Turning back time without losing identity

The method builds on Nobel Prize-winning work by Shinya Yamanaka, who in 2007 discovered how to turn ordinary cells into stem cells using four molecules, now called the “Yamanaka factors.” A full reprogramming cycle takes about 50 days.

In contrast, the Cambridge researchers exposed skin cells to these factors for just 13 days, long enough to erase age-related molecular marks, but short enough that the cells could regain their original identity as fibroblasts, the skin cells that produce collagen.

When returned to normal conditions, the rejuvenated fibroblasts began to behave like younger cells. Molecular tests showed their “epigenetic clock” and transcriptome resembled those of cells roughly 30 years younger.

Healing like young skin

The researchers then tested whether the youthful appearance translated into function. In lab experiments simulating wounds, the rejuvenated fibroblasts moved into damaged areas faster than older cells. They also produced more collagen, an essential protein for skin strength and repair.
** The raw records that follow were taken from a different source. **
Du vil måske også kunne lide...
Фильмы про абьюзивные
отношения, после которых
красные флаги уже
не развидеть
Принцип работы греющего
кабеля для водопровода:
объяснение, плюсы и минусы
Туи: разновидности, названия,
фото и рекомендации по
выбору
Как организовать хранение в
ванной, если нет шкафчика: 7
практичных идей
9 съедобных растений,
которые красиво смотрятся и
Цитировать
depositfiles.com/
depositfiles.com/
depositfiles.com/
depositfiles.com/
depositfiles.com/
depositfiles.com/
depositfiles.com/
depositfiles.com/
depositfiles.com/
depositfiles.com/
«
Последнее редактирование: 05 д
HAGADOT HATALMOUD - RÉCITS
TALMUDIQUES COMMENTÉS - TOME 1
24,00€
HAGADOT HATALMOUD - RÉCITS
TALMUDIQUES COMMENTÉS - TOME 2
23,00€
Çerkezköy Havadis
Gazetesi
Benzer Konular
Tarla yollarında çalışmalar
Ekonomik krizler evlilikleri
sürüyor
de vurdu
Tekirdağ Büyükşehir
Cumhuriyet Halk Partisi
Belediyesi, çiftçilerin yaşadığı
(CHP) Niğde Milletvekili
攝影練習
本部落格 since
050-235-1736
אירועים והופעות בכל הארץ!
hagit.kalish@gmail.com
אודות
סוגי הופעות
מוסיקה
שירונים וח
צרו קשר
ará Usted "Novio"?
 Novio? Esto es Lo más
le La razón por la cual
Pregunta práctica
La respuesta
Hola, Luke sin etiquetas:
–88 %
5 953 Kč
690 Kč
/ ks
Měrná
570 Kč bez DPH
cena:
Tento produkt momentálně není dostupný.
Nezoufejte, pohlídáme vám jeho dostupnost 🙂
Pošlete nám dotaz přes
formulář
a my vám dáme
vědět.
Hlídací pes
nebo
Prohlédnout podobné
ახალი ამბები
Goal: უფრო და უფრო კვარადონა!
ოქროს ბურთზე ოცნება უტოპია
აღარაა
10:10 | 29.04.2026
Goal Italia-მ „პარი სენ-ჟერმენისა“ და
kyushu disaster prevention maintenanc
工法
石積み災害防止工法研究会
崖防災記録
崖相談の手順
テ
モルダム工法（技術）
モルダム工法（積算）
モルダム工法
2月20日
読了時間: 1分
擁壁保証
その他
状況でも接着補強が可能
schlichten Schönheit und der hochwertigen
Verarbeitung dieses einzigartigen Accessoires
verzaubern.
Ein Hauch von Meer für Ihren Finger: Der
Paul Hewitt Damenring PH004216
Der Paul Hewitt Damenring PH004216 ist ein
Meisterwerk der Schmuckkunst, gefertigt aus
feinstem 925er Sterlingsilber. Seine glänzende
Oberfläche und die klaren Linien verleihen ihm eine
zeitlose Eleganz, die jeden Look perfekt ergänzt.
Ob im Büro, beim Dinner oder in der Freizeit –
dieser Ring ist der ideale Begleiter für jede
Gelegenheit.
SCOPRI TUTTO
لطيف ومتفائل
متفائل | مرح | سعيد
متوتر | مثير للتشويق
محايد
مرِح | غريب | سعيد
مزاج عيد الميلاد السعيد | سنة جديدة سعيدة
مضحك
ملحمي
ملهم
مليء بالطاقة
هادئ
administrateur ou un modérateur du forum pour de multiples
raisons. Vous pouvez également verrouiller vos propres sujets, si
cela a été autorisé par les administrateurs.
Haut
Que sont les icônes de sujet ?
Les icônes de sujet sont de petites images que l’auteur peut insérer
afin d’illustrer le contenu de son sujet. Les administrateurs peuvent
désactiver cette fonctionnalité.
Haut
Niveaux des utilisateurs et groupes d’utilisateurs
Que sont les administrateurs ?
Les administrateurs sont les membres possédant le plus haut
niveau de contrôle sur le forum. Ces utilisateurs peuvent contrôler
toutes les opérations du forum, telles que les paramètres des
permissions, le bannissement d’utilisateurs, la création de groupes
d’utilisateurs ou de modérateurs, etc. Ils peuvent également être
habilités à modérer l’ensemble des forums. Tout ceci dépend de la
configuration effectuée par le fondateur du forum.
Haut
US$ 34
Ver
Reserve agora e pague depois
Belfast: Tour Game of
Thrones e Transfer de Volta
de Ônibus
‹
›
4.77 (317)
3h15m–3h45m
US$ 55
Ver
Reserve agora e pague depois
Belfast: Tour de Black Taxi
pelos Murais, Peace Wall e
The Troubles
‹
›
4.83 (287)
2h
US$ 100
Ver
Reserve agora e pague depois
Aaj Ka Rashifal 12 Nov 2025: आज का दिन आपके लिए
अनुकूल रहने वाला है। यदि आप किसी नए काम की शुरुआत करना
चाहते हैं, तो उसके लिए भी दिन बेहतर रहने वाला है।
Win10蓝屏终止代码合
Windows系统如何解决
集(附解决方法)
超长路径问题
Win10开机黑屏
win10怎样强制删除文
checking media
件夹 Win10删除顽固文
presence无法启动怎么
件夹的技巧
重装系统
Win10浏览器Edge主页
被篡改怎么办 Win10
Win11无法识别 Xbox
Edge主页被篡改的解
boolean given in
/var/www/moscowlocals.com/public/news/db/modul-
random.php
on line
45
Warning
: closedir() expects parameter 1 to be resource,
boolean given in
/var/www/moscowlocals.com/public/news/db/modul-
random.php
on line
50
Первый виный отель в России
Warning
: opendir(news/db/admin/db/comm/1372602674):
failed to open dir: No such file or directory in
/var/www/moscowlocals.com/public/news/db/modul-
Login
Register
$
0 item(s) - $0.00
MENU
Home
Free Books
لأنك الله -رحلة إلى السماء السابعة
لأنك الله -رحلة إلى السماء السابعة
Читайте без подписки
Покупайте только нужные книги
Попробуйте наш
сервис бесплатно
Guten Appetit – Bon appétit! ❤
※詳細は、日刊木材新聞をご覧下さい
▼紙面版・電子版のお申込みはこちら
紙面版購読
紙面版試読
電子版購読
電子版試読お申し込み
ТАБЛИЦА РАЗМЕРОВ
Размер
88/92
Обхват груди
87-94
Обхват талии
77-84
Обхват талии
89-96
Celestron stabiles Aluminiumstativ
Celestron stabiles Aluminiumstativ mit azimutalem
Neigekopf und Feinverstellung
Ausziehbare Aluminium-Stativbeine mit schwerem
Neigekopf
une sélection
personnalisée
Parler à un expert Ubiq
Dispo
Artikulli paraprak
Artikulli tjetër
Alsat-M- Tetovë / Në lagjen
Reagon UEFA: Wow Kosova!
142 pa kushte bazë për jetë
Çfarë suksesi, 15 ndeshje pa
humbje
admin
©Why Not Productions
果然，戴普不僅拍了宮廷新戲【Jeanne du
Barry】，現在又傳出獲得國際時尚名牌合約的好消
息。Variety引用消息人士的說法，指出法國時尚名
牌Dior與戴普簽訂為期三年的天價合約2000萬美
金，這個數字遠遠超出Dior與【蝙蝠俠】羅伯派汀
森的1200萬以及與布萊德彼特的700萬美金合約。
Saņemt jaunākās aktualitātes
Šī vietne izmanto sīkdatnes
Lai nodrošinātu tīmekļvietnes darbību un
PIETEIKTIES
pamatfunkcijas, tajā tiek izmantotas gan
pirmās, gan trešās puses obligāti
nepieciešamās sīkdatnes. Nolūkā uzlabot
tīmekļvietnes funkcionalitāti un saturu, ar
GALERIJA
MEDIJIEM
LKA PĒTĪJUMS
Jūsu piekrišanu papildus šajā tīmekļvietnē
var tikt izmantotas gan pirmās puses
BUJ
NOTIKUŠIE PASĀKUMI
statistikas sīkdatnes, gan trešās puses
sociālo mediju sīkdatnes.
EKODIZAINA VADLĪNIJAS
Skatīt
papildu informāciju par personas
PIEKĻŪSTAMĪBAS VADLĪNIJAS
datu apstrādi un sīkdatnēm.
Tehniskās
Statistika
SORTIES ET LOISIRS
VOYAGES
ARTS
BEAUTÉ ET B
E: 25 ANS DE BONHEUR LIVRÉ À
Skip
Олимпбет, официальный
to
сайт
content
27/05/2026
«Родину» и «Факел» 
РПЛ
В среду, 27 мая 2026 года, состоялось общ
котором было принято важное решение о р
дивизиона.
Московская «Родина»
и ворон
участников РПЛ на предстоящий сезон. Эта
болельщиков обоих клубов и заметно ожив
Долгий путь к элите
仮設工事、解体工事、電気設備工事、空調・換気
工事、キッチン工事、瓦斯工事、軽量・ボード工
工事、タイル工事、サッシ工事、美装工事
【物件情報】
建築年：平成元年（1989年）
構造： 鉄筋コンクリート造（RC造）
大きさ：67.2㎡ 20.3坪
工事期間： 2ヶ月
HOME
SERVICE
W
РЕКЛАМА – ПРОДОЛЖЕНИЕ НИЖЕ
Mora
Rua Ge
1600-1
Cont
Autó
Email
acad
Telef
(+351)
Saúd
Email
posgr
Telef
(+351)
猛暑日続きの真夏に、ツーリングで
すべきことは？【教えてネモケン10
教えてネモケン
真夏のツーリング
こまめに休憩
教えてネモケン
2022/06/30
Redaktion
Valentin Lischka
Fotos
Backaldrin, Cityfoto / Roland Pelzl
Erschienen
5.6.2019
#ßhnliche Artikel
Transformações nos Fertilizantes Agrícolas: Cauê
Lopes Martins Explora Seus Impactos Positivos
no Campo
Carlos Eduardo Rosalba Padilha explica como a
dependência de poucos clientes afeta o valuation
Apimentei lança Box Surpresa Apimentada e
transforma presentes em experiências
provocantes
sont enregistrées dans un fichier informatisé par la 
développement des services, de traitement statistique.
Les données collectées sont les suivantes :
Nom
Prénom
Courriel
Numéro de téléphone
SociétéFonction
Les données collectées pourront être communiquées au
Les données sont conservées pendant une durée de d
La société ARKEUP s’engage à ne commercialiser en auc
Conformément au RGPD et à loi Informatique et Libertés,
The rejuvenated cells even showed encouraging changes in genes linked to age-related diseases. Levels of APBA2, associated with Alzheimer’s, and MAF, linked to cataracts, shifted toward more youthful activity.

While the findings are still confined to the lab, they open exciting possibilities. If the method can be adapted to other cell types, it could transform treatments for age-related conditions, from faster wound healing to therapies for neurodegenerative diseases.

“The fact that we also saw a reverse of aging indicators in genes associated with diseases is particularly promising,” said Dr. Diljeet Gill, who led the research as a PhD student. “We have proved that cells can be rejuvenated without losing their function.”

Professor Reik added: “Eventually, we may be able to identify genes that rejuvenate without reprogramming. This approach holds promise for valuable discoveries that could open up an amazing therapeutic horizon.”